Our data also suggests that bat H9N2 can suppress the expression of MxA, thereby overcoming this important restriction factor for zoonotic spill-over25 . This is in strong contrast to zoonotic H5N1 and H7N9 viruses of avian origin that are potently inhibited in hMxAtg/tg mice21. Given the ability of bat H9N2 to infect turkey hatchlings, introduction of bat H9N2 into poultry farms and reassortment with avian IAV cannot be ruled out, necessitating increased attention and close monitoring of possible human spillover infections in Africa.
A further prerequisite of pre-pandemic viruses is their antigenic novelty to the human immune system. Since the human population is presently exposed only to the currently-circulating H1N1 and H3N2 subtypes, a lack of humoral immunity to bat H9N2 is very likely. Indeed, our serological data demonstrates that seasonal influenza vaccines containing H1N1 and H3N2 do not elicit cross-reactive antibodies to the bat N2 protein, substantiating the general pre pandemic features of bat H9N2.

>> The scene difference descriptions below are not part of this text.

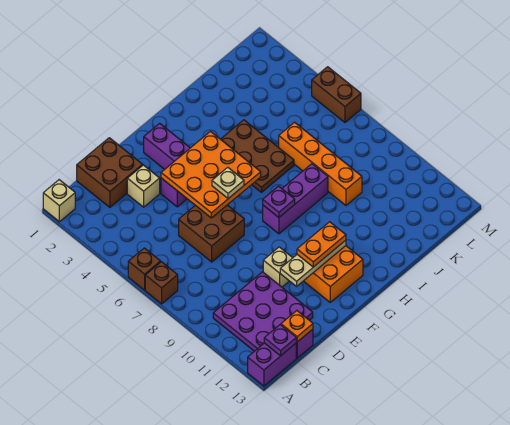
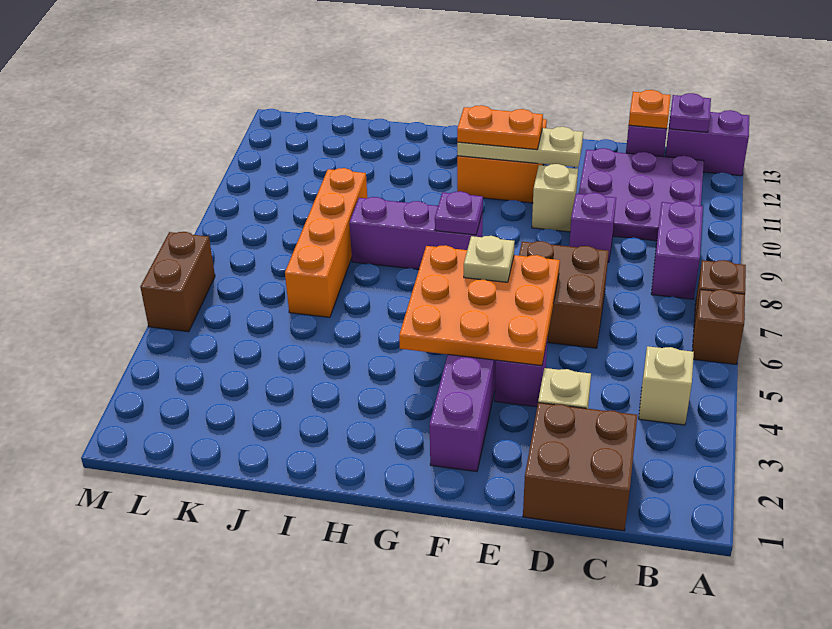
tan brick A1 level 1 -> tan brick B4 level 1
none -> purple brick B8:B9 level 1
none -> purple brick D9 level 1
brown plate H4:I6 level 1 -> none

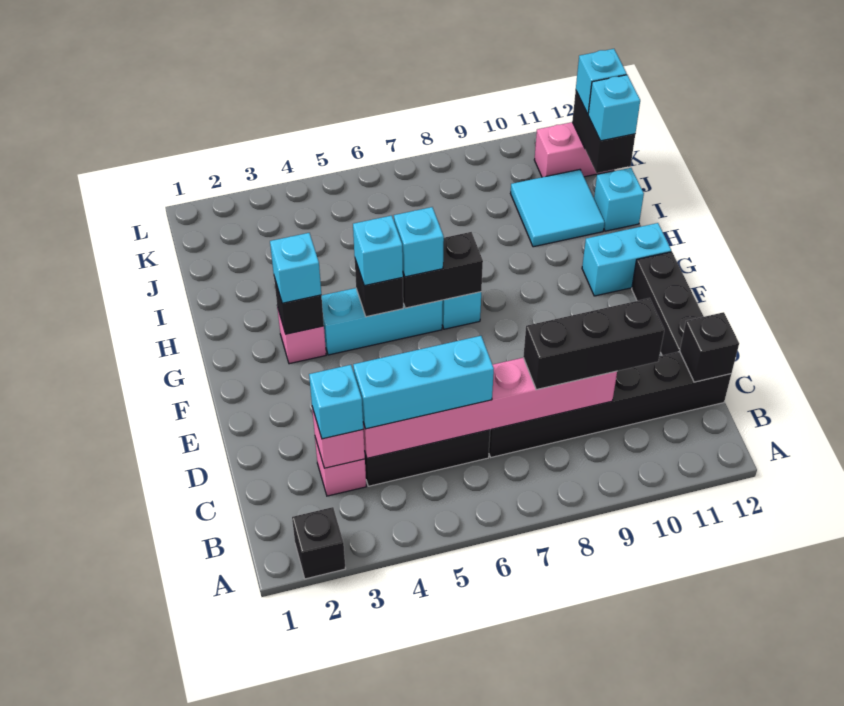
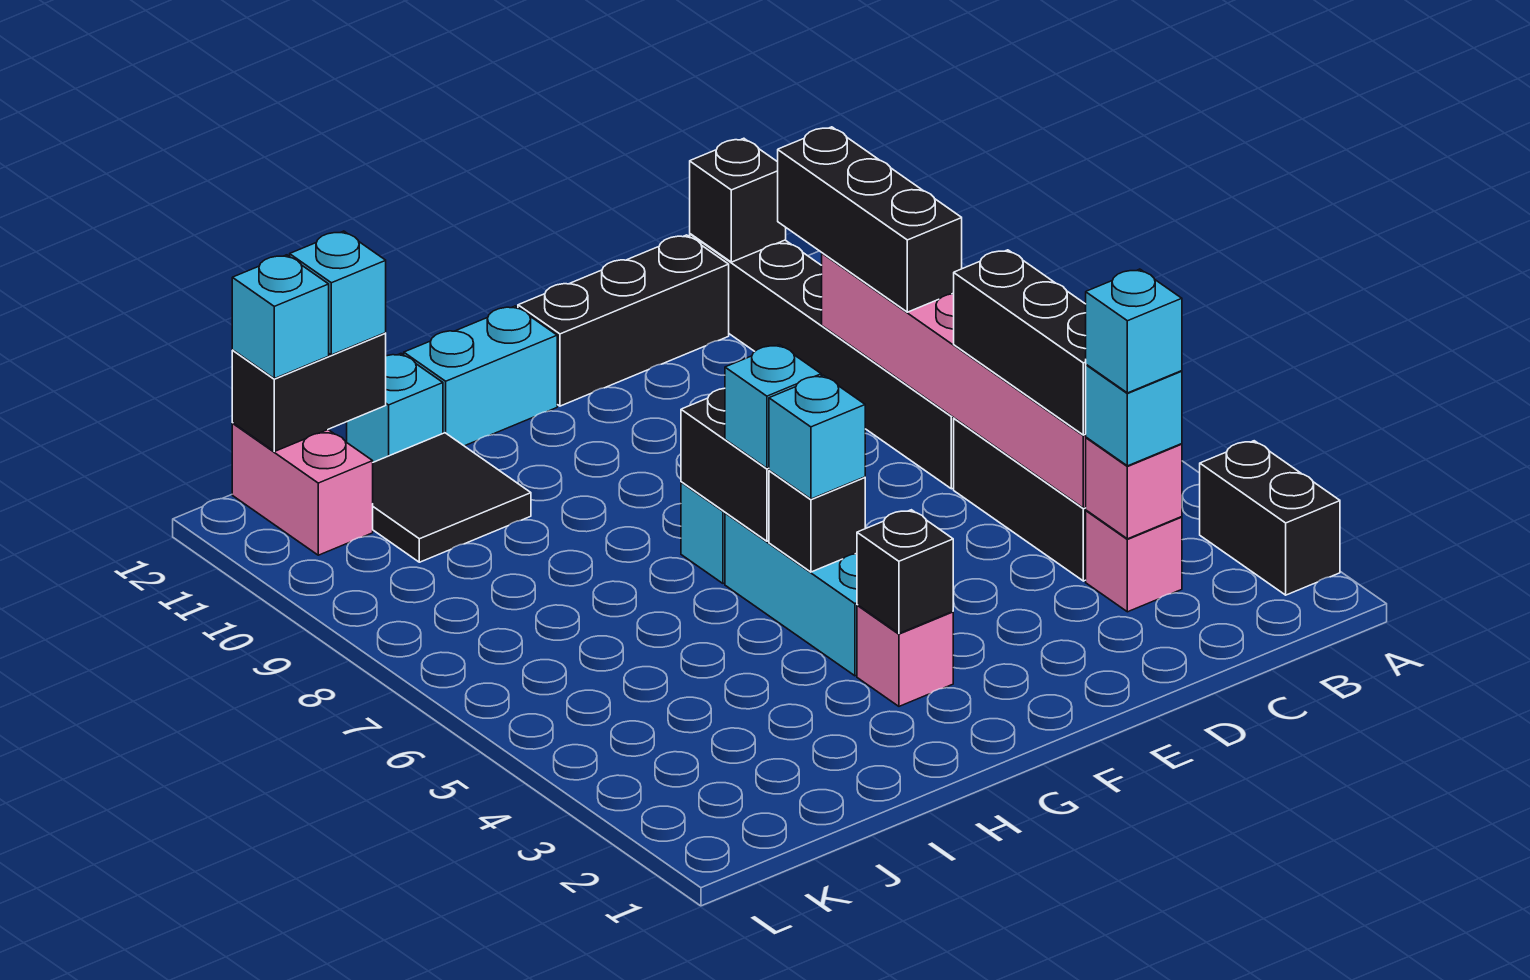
black brick A2 level 1 -> black brick A2:A3 level 1
cyan brick C4:C6 level 3 -> black brick C4:C6 level 3
cyan brick G3 level 3 -> cyan brick C3 level 4
cyan brick G11:G12 level 1 -> cyan brick G12:H12 level 1
cyan tile I10:J11 level 1 -> black tile I10:J11 level 1

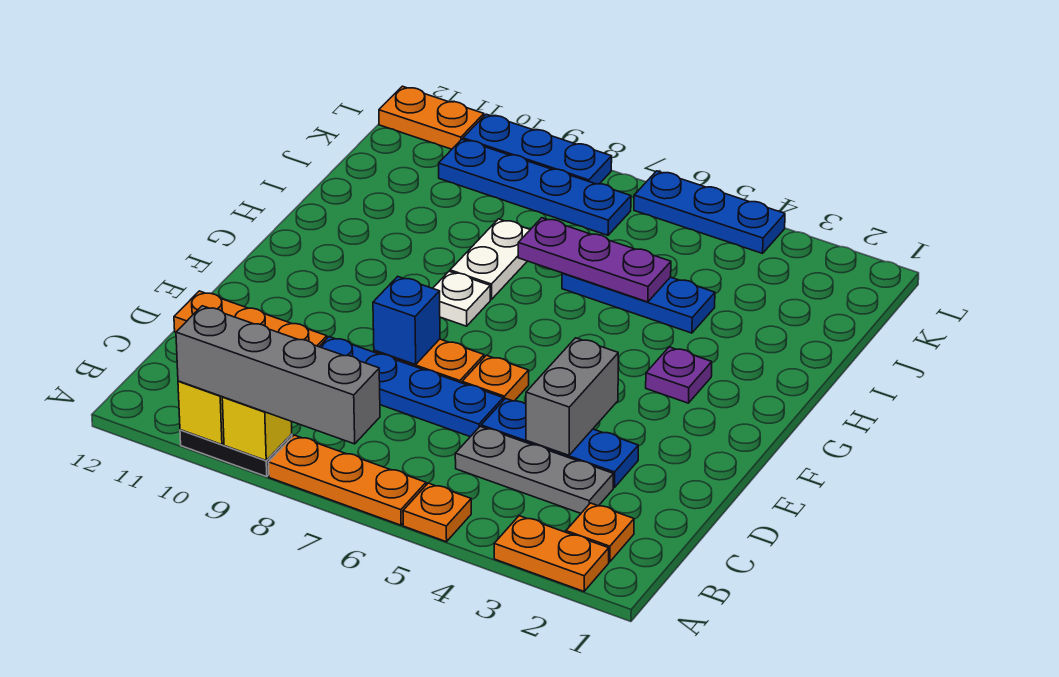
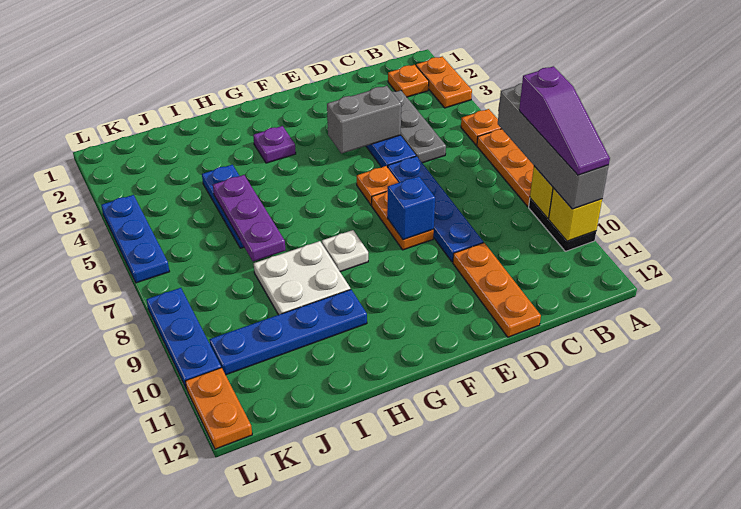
none -> purple slope A8:A10 level 4 top 8
white plate H8:I8 level 1 -> white plate H8:I9 level 1
blue plate K7:K10 level 1 -> blue plate H10:K10 level 1

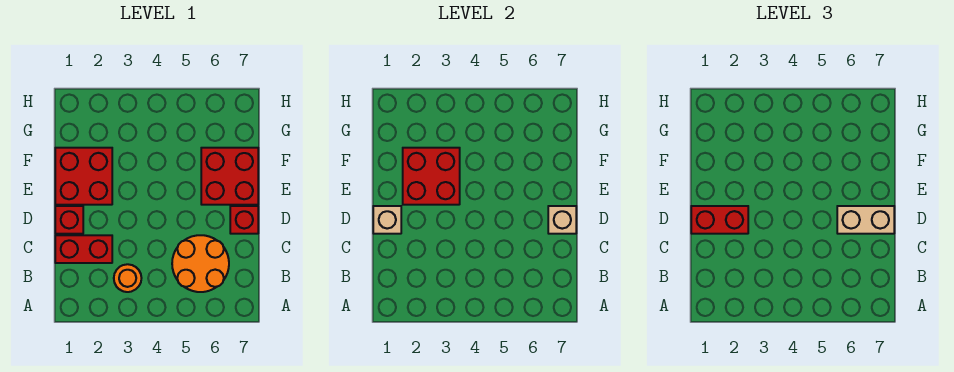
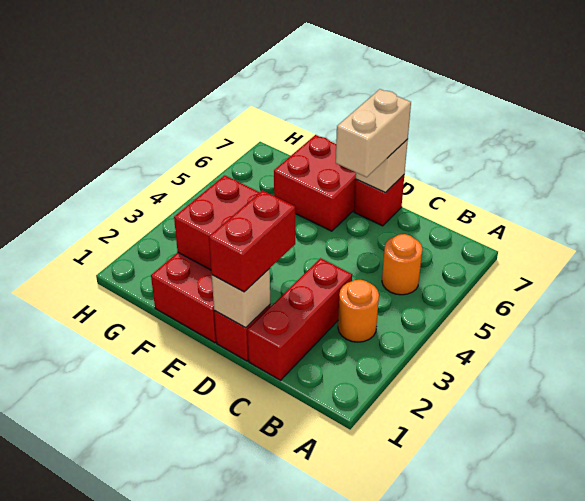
orange round brick B5:C6 level 1 -> orange round brick B5 level 1
red brick C1:C2 level 1 -> red brick C1:C3 level 1

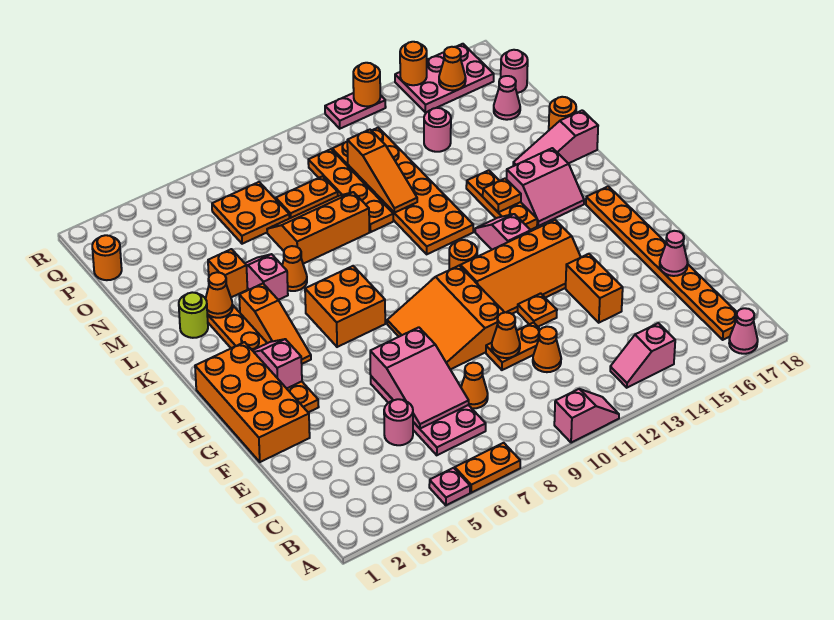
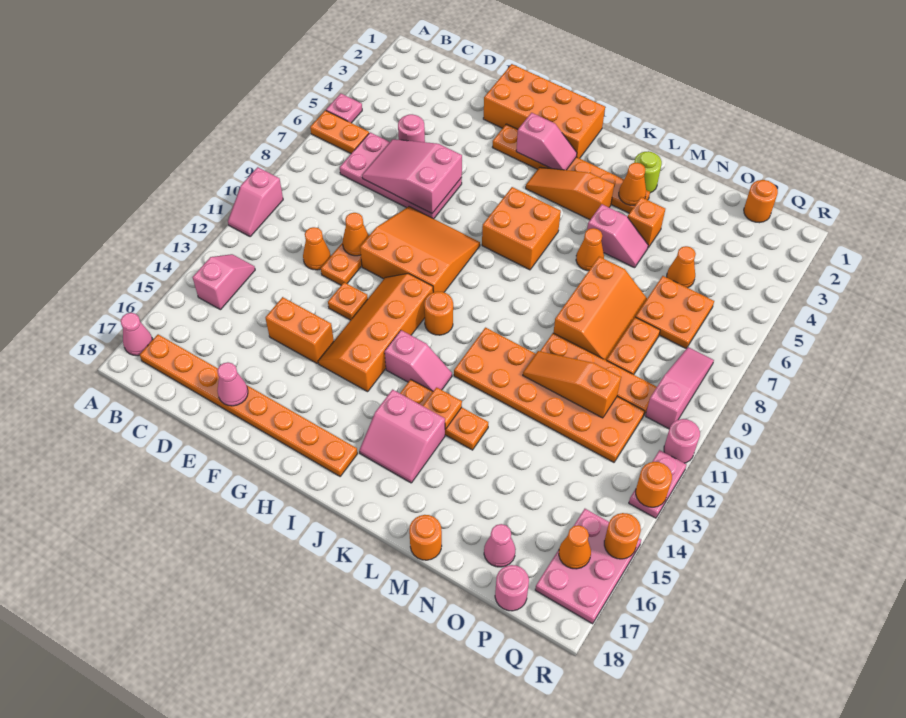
orange plate A6:A7 level 1 -> orange plate A6:B6 level 1
orange cone D8 level 1 -> orange cone O5 level 1
pink slope J15:K16 level 1 top K -> pink slope J15:K16 level 1 top 15
pink slope L16:L18 level 1 top 18 -> pink slope Q8:Q10 level 1 top 10
pink round brick O14 level 1 -> pink round brick R11 level 1

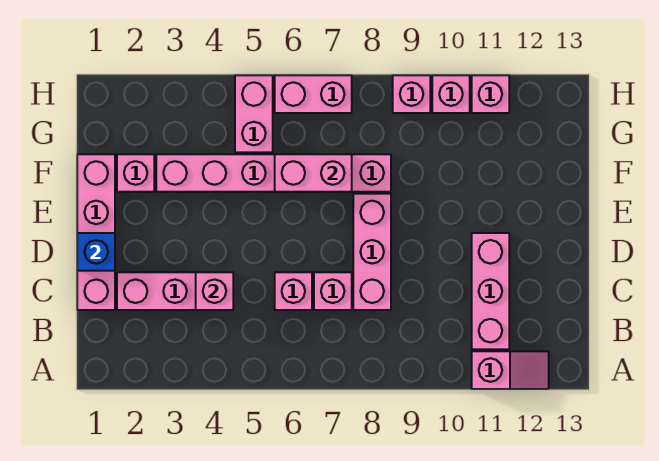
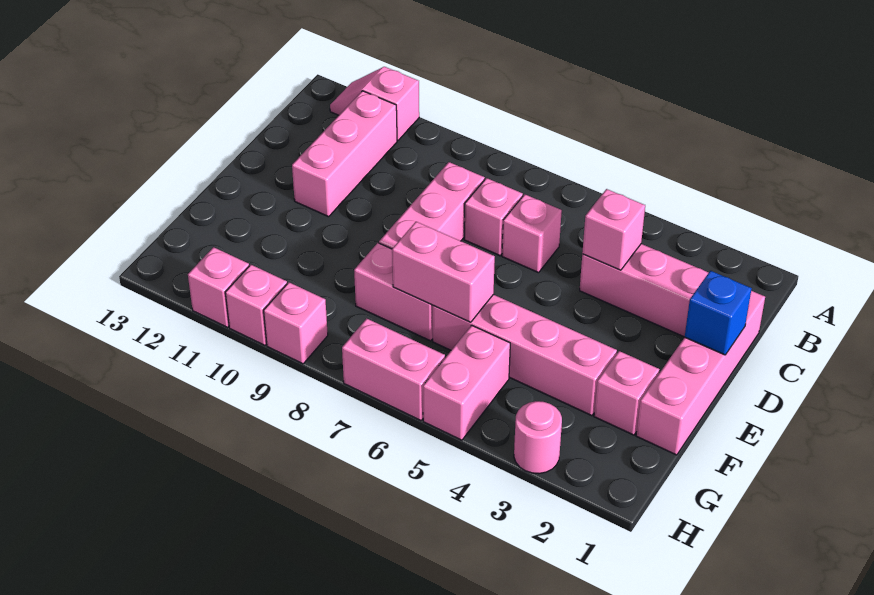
none -> pink round brick H3 level 1

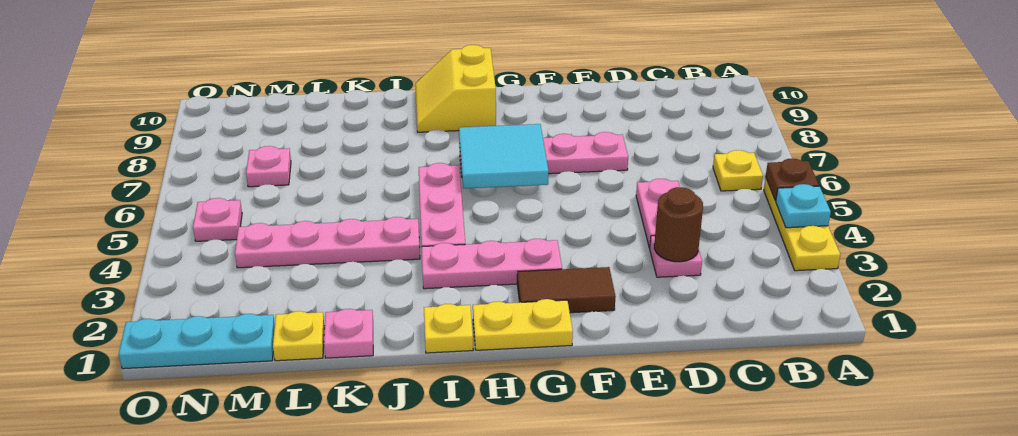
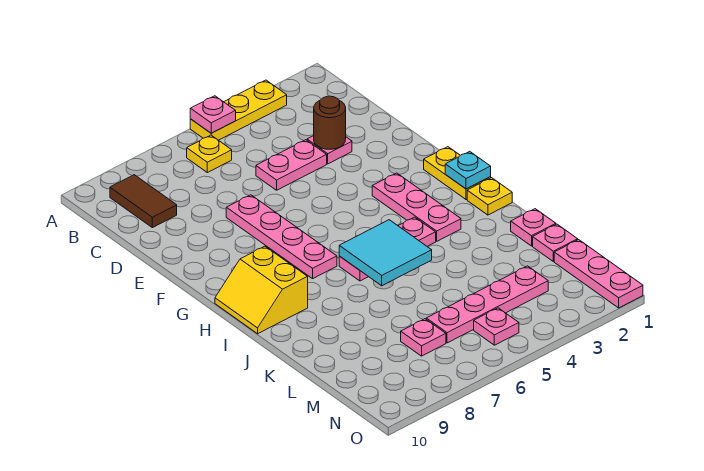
cyan plate A4 level 2 -> cyan plate H1 level 2
brown plate A5 level 2 -> pink plate A5 level 2
brown tile F2:G2 level 1 -> brown tile B9:C9 level 1
cyan tile G6:H7 level 2 -> cyan tile I5:J6 level 2
yellow slope H9:I10 level 1 top H -> yellow slope H9:I10 level 1 top 9
pink plate J4:M4 level 1 -> pink plate M3:M6 level 1
yellow plate L1 level 1 -> pink plate L1 level 1
cyan plate M1:O1 level 1 -> pink plate M1:O1 level 1

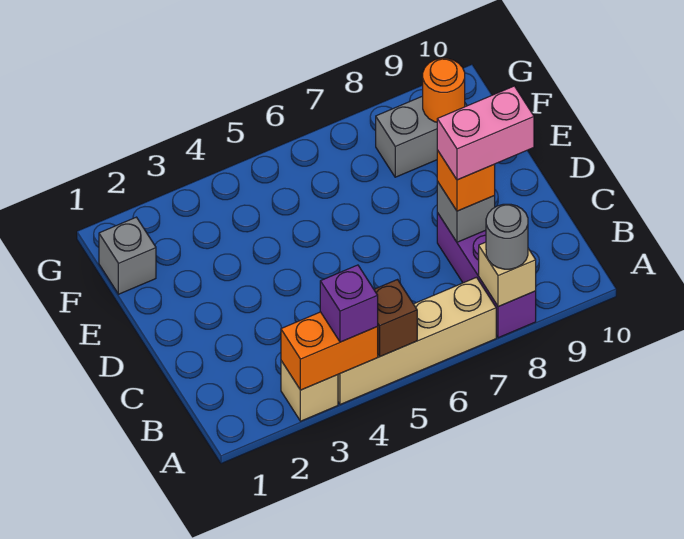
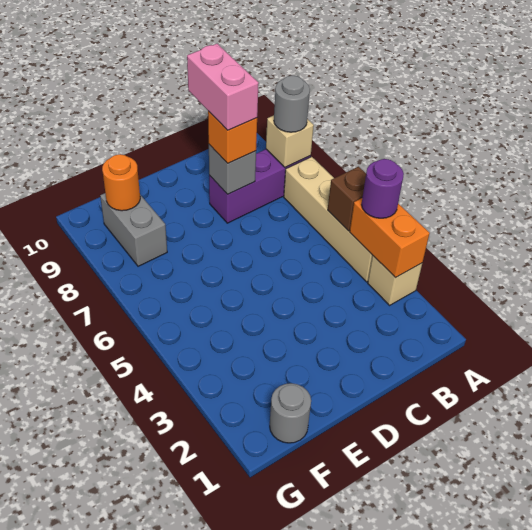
purple brick A4 level 3 -> purple round brick A4 level 3
grey brick F1 level 1 -> grey round brick F1 level 1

Were it easy for novel avian, swine, or bat influenza viruses to adapt to human physiology, we'd be hip deep in pandemic viruses all of the time. Fortunately, there are a number of `species barriers' that must be overcome, including (but not limited to):
- binding to human receptor cells
- efficient replication in human lung tissue
- and getting around the interferon-induced host restriction factor MxA.
A lot of novel flu viruses are able to overcome one or two of these obstacles, but only rarely do we see one circumvent all three. While this hat-trick may not be all that is required to launch this bat-borne H9N2 virus on a world tour, it is an impressive start.
Add in (at least avian) H9N2's track record of spilling over into pigs and other mammals, and its ability to reassort with other influenza viruses, and that makes this bat-borne H9N2 virus one worthy of our attention.